Detroit may be on the verge of bankruptcy, yet as of this morning its solvent citizens can purchase gourmet cheeses and craft beers at the first Whole Foods store to open inside the city. It might seem like a risky bet on a troubled market for the high-end grocer, but this is a savvy play that combines discounted real estate, generous subsidies, and little local competition.
In investing terms, Whole Foods is buying low—so low, in fact, that the company won't have to do much to bring its Detroit outpost into the black. To start with, Whole Foods got a sweet deal on the Mack Avenue space. The project cost $12.9 million, according to the Wall Street Journal, but the company probably paid less than half the total cost, thanks to about $5.8 million in state and local grants and tax credits.
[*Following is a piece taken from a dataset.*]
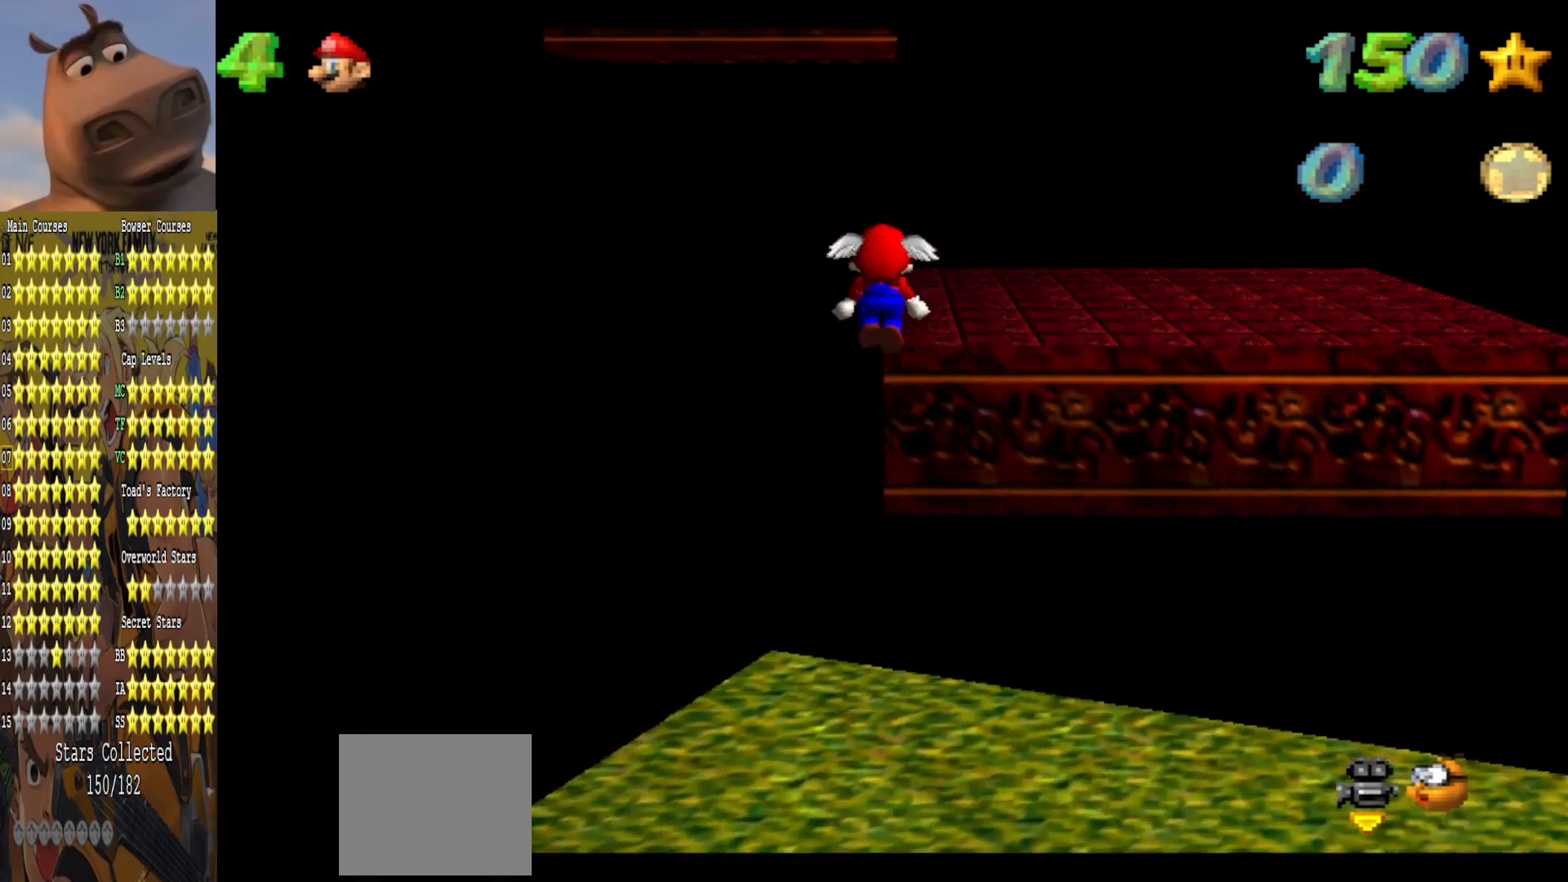
{"buttons": [], "left_stick": "center", "right_stick": "center", "events": [[17, "left_stick", "down"], [133, "B", "down"], [167, "A", "up"], [250, "left_stick", "up-right"], [283, "B", "up"], [367, "left_stick", "center"]]}
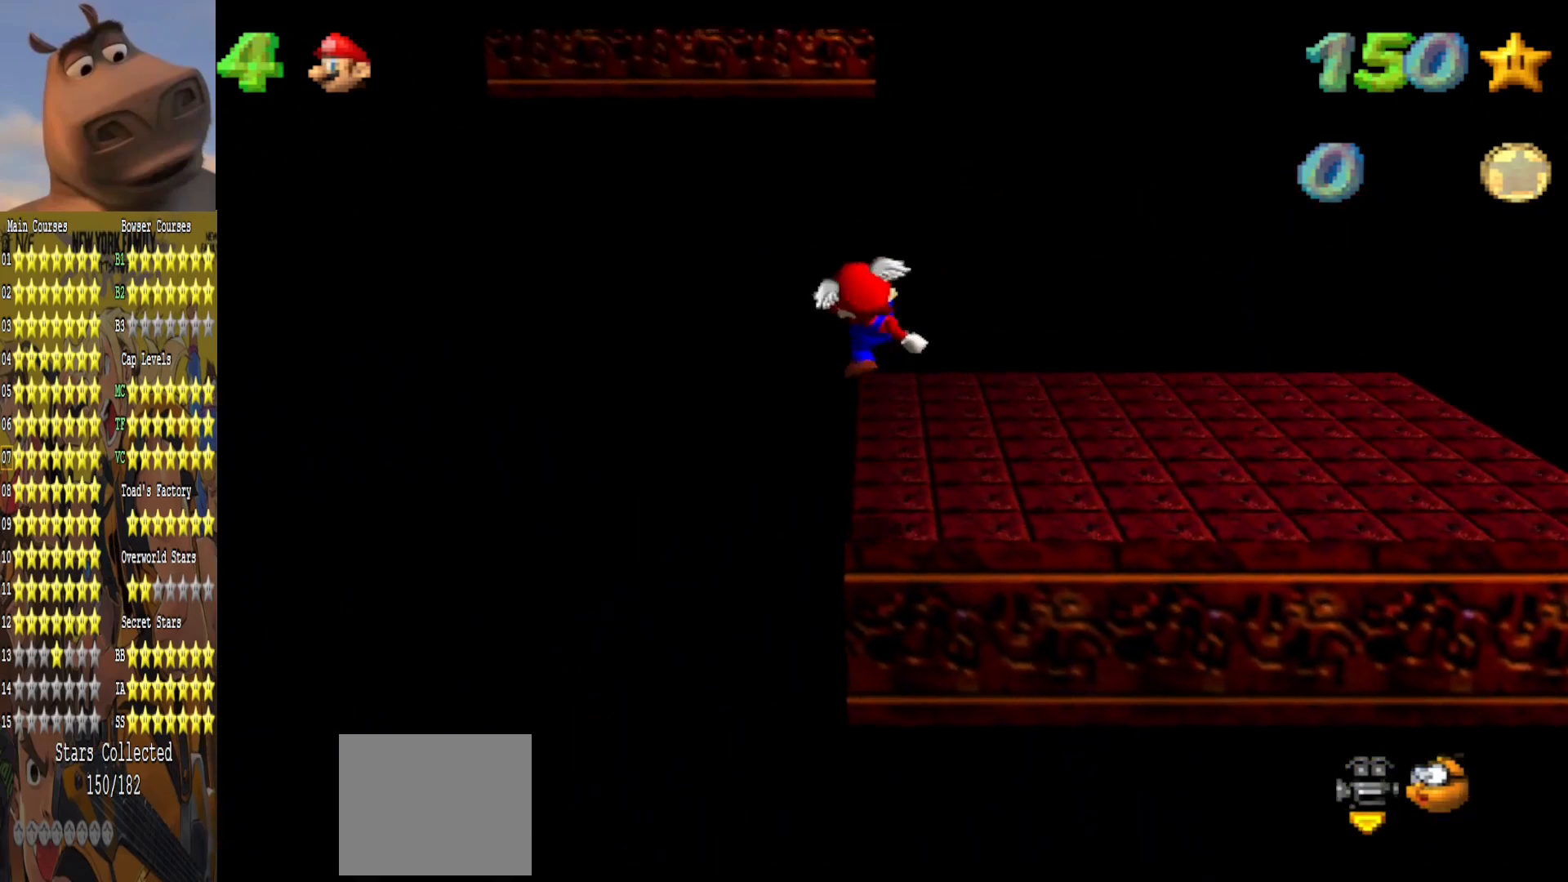
{"buttons": [], "left_stick": "up", "right_stick": "center", "events": [[117, "left_stick", "up"], [217, "A", "down"], [433, "A", "up"]]}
Ram Realty, a development partner building apartments nearby, donated land worth about $1 million and put up part of the $6.1 million equity package with Whole Foods to cover the rest.
Last year, the average Whole Foods store measured 37,000 square feet and posted $682,000 in weekly revenue, according to the company's SEC filings. If the 21,500-square-foot store in Detroit is as busy as an average store, Whole Foods can expect around $20.6 million in yearly sales. At the company's 2012 operating margin of 6.4 percent, that's about $1.3 million in annual profit coming out of Detroit.